Recently, the Electronic Frontier Foundation, EFF, filed a claim in the case of Jewel (not the singer) vs. the NSA, alleging that the agency, along with members of the Department of Justice, had knowingly been destroying documents and information that could implicate them in crimes, which are even greater than those we’re already aware of, if made known to a judge or jury who hadn’t been properly primed ahead of time.
The suit, which alleges that the NSA and DOJ have been covertly demolishing troves of incriminating information which could put a lot of well-paid public servants behind several inches of spoon-proof concrete, has now been forced through emergency channels to shut down the operation and prevent any more valuable data from being flushed into the proverbial toilet before the public gets an opportunity to read it all in full.
They’ve skipped around the law this long by claiming they “misread” the statutes contained within the requirements of the 2008 ruling, believing they were still in their right to annihilate any files they deemed unfit for open court because they were sticking to the guidelines laid out by the executive branch, rather than the priviliges granted to them in secretly-held FISA proceedings.
Of course, the whole thing could totally backfire on the agency and their co-conspirators over at the DOJ, as Snowden and his beacons of journalistic justice sit on a treasure trove of documents that could still implement the NSA in any number of international and domestic crimes before this time next year.
During internal reviews, if the NSA can’t provide information or receipts which back up the integrity of any given leak, they’ll immediately be implicated for destroying evidence and actively attempting to block the investigations which were designed to prevent these actions in the first place.
“In communications with the government this week, plaintiffs learned to their surprise that the government is continuing to destroy evidence relating to the mass interception of Internet communications it is conducting under section 702 of the Foreign Intelligence Surveillance Act.
This would include evidence relating to its use of “splitters” to conduct bulk interceptions of the content of Internet communications from the Internet “backbone” network of AT&T, as described in multiple FISC opinions and in the evidence of Mark Klein and J. Scott Marcus.”
They’ve attempted to navigate some pretty strained loopholes in order to justify this wanton destruction of documents, and while for a time (read: over five years) it seems to have worked, the wheels of bureaucratic justice have started to turn, and the EFF finally is hot on their case.
In response to the allegations that the DOJ was complicit in destroying evidence that could implicate the NSA on any number of charges, the department issued a short statement yesterday which is somehow supposed to absolve them of any guilt in the matter.

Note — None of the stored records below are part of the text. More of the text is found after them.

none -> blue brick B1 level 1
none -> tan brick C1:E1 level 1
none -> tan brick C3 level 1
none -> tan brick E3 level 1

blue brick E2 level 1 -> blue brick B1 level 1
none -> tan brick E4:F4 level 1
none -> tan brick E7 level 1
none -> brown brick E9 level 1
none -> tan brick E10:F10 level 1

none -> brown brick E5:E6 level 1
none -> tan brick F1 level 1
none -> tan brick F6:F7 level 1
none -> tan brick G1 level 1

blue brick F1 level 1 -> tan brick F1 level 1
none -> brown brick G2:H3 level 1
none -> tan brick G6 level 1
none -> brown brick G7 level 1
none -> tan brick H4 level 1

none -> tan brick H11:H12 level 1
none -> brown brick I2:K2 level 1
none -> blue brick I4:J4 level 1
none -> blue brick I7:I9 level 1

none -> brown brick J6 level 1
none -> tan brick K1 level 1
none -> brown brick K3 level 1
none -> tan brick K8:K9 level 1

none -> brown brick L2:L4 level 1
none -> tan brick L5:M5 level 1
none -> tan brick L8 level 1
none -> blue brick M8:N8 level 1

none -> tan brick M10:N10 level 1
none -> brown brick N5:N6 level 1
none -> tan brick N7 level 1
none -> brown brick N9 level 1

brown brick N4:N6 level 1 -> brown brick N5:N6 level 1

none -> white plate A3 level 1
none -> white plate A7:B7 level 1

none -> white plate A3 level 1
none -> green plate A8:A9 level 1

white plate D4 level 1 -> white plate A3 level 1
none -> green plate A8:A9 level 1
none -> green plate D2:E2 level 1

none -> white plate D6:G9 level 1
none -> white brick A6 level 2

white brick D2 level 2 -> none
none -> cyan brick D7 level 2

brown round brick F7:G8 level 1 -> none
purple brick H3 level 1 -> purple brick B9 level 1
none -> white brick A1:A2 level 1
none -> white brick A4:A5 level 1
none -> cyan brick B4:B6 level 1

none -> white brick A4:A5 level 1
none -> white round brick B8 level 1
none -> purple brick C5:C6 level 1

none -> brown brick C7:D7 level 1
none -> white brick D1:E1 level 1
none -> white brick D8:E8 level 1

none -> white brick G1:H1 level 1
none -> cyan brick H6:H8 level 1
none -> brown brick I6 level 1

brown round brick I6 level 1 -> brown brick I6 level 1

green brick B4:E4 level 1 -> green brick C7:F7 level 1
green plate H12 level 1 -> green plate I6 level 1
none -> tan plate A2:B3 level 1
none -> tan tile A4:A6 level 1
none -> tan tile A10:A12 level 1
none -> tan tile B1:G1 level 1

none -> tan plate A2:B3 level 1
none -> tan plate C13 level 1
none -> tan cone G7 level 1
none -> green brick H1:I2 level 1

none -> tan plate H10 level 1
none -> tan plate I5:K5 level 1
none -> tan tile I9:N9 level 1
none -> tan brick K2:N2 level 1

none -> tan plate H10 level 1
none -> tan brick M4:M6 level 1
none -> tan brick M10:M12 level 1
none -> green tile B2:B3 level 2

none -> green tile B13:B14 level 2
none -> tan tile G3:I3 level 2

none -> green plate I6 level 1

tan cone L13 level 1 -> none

“Undersigned counsel have been advised by the National Security Agency that compliance with the June 5, 2014 Order would cause severe operational consequences for the National Security Agency (NSA’s) national security mission, including the possible suspension of the Section 702 program and potential loss of access to lawfully collected signals intelligence information on foreign intelligence targets that is vital to NSA’s foreign intelligence mission.”